Malady est une formation qui aime prendre son temps. Trois offrandes en sept ans, nous avons connu plus productif. Mais ce rythme se veut d'une certaine manière à l'image de la musique tricotée par les Finlandais : bucolique et soyeuse, paisible et lumineuse. Pour ceux qui ne les connaitraient pas encore, sachez qu'ils animent un collectif qui, comme bien d'autres groupes (Sammat, Dust Mountain, Hexvessel) signés chez leur compatriote Svart Records, semble être resté coincé dans une faille temporelle. Héritiers d'une longue tradition progressive et folklorique nationale, ils sillonnent une sente aussi tranquille que rustique tapissée de la chaleureuse patine sonore des années 70. Le chant en finnois ajoute encore une poésie champêtre à laquelle il paraît bien difficile de résister.
Rejoint par un saxophoniste (Taavi Heikkilä) dont les nombreuses interventions le pousse vers un jazz aux senteurs boisées, Malady continue d'enchanter l'auditeur à la recherche de sonorités moelleuses et carrément magiques. Déambulation onirique, "Ainavihantaa" propose six compositions qui sont autant de douces peintures, invites à suivre les Finlandais le long d'un chemin pastoral à travers une clairière nimbée de mystères. Fidèles à une délicatesse de traits comme de touches, jamais ils ne brusquent une écoute gorgée de feeling et d'ambiances douillettes. Guitare élégante, rythmique aux allures de caresses vespérales, orgue Hammond fantomatique et saxophone nocturne, tous les instruments sont au diapason de cette tendresse forestière. Cela ne leur interdit pas une mélancolie printanière à l'image de 'Alava Vaara' qui ouvre la marche avec une gravité diffuse.

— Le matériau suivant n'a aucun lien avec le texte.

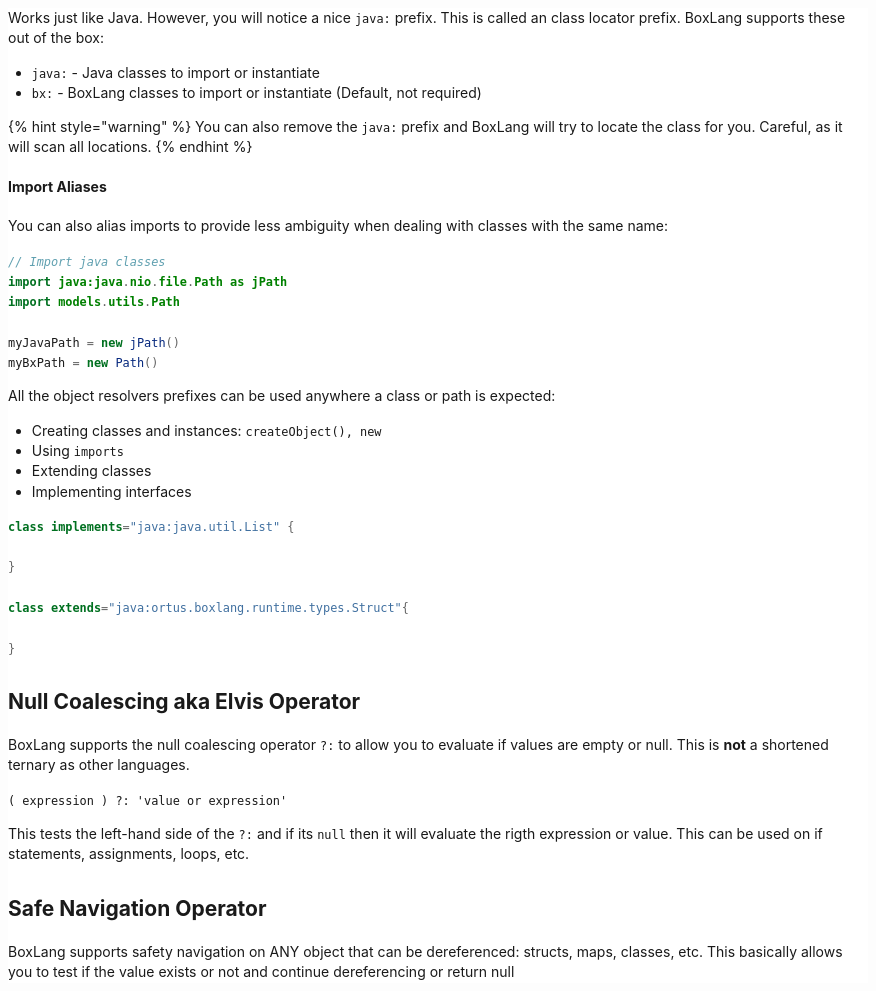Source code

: Works just like Java. However, you will notice a nice `java:` prefix. This is called an class locator prefix. BoxLang supports these out of the box:

* `java:` - Java classes to import or instantiate
* `bx:` - BoxLang classes to import or instantiate (Default, not required)

{% hint style="warning" %}
You can also remove the `java:` prefix and BoxLang will try to locate the class for you. Careful, as it will scan all locations.
{% endhint %}

#### Import Aliases

You can also alias imports to provide less ambiguity when dealing with classes with the same name:

```java
// Import java classes
import java:java.nio.file.Path as jPath
import models.utils.Path

myJavaPath = new jPath()
myBxPath = new Path()
```

All the object resolvers prefixes can be used anywhere a class or path is expected:

* Creating classes and instances: `createObject(), new`
* Using `imports`
* Extending classes
* Implementing interfaces

```java
class implements="java:java.util.List" {

}

class extends="java:ortus.boxlang.runtime.types.Struct"{

}
```

## Null Coalescing aka Elvis Operator

BoxLang supports the null coalescing operator `?:` to allow you to evaluate if values are empty or null. This is **not** a shortened ternary as other languages.

```
( expression ) ?: 'value or expression'
```

This tests the left-hand side of the `?:` and if its `null` then it will evaluate the rigth expression or value. This can be used on if statements, assignments, loops, etc.

## Safe Navigation Operator

BoxLang supports safety navigation on ANY object that can be dereferenced: structs, maps, classes, etc. This basically allows you to test if the value exists or not and continue dereferencing or return null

Cette tonalité presque dramatique ne résume cependant pas un album placé sous le signe d'une allégresse rêveuse, comme l'illustre 'Vapaa Ja Autio', piste instrumentale brillant de mille feux progressifs. Mais chaque titre possède une teinte qui lui est propre, entre la douceur chaloupée de 'Sisävesien Rannat' sur lequel plane l'ombre du Genesis antédiluvien, plus romantique le temps d'un 'Ainavihantaa' à l'atmosphère onctueuse. 'Dyadi' se veut épique, écoulant sa richesse percussive et jazzy à la manière d'un ruisseau poétique au sein duquel le chant ne forme qu'un élément parmi d'autres. D'ailleurs, malgré le charme unique qu'il dégage, celui-ci reste minoritaire dans un ensemble qui impressionne avant tout par sa palette musicale, témoin ce 'Haavan Väri' dont la durée plus ramassée ne l'exonère pas d'un foisonnement orgasmique, pièce progressive ciselée avec une belle sève créatrice.
Avec "Ainavihantaa", Malady délivre un nouveau joyau enraciné dans le substrat progressif finlandais auquel des influences jazzy viennent s'accrocher, conférant à ce folk rock intemporel une tendre coloration plus charmante encore.